● Work to be completed: Copy the post on extensible serialization from "Deserializing this is" up to and including "account for that.", substituting "places" for each occurrence of "pushes".

**** Extract to read

Extensible Serialization

posted by Darryl on 1 Apr 2015

It's frequently useful to serialize data, for storage or transmission over a network, or whatever other reasons. For simple, well-circumscribed problems, serialization can be done easily with a Forth-like schema, but a more flexible serialization library that supports extensibility, such as Haskell's Data.Binary, can't use this technique. In this post, I'm going to explore why, and show at least one way to implement something roughly like Data.Binary.

Forth-y Serialization

Let's suppose we have a data type for binary trees with no labels, such as this:

data TreeN = LeafN | BranchN TreeN TreeN

Let's serialize this to a list of integers. Normally we'd use some other representation like byte strings or something of that nature, but for simplicity of the example, integers will suffice.

To do this, we need to represent each constructor — LeafN and BranchN — by a number, say, 0 and 1. If we do an enumeration of node constructors via a post-order traversal, we can produce a Forth-like, or RPN-like, representation:

serializeN :: TreeN -> [Int]
serializeN LeafN         = [0]
serializeN (BranchN l r) = serializeN l ++ serializeN r ++ [1]

So now, if we do some serializations, we get what we expect:

serializeN LeafN == [0]

serializeN (BranchN LeafN LeafN) == [0,0,1]

serializeN (BranchN LeafN (BranchN LeafN LeafN)) == [0,0,0,1,1]

serializeN (BranchN (BranchN LeafN LeafN) LeafN) == [0,0,1,0,1]

Deserializing this is relatively simple, using a stack-based approach. Reading a 0 pushes a LeafN onto the stack, reading a 1 pops two items from the stack, combines them with BranchN, and pushes the result. This process could fail, of course, so we'll account for that.

********
**** Record set

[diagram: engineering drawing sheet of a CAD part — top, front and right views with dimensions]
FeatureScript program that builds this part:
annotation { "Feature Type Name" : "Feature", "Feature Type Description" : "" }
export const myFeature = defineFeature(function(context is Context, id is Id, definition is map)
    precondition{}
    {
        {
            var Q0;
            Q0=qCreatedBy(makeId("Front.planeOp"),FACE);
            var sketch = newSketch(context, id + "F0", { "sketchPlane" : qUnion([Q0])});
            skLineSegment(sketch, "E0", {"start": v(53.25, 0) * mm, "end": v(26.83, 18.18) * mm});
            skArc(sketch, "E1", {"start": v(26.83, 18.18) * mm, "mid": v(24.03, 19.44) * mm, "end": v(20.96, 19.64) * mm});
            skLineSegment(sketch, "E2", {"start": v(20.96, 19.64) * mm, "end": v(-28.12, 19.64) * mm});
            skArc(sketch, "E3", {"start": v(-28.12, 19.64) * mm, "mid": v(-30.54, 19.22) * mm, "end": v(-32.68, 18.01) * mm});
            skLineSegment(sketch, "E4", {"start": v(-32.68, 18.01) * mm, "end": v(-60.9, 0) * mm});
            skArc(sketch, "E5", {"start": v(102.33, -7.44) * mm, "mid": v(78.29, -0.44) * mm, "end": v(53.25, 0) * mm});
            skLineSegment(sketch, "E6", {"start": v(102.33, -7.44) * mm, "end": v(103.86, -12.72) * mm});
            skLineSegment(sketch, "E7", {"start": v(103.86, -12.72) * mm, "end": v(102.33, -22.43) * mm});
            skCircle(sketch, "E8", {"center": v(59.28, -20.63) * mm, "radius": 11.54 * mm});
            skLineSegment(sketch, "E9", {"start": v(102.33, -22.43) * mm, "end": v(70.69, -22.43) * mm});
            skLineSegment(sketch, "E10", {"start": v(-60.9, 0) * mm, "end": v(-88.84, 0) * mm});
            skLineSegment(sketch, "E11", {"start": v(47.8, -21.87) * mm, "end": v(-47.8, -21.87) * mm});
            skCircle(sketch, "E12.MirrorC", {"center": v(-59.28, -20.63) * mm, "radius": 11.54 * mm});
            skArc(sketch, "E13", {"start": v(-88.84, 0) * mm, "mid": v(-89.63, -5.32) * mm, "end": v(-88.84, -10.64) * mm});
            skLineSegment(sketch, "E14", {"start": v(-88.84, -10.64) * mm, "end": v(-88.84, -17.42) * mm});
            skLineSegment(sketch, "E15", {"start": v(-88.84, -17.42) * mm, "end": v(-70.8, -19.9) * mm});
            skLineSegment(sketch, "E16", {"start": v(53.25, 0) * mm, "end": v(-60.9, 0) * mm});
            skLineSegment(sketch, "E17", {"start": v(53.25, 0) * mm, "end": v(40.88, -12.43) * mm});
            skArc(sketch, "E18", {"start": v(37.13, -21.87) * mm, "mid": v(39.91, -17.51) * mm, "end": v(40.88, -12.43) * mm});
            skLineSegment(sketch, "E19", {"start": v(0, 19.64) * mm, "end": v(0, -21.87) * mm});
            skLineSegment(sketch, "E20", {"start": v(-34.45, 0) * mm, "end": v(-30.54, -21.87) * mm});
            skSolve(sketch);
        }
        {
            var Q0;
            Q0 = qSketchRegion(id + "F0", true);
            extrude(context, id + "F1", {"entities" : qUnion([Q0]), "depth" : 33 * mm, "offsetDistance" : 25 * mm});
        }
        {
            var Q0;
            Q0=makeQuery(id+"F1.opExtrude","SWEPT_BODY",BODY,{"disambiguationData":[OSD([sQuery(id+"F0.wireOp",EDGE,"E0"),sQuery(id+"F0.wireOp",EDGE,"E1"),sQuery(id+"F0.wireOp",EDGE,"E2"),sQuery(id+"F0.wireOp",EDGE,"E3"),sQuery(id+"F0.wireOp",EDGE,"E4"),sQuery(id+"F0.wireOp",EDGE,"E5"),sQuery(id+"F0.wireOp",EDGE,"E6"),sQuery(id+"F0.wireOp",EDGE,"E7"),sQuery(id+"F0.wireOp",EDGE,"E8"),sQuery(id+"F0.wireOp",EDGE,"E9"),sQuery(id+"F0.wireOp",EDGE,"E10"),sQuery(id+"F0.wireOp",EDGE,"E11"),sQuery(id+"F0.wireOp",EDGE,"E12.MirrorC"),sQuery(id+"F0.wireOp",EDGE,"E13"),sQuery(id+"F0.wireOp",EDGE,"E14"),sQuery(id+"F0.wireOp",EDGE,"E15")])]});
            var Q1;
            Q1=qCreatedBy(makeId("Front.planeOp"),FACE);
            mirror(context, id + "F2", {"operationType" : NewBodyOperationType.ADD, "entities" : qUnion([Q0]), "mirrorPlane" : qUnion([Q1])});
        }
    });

********

● In response:
Deserializing this is relatively simple, using a stack-based approach. Reading a 0 places a LeafN onto the stack, reading a 1 pops two items from the stack, combines them with BranchN, and places the result. This process could fail, of course, so we'll account for that.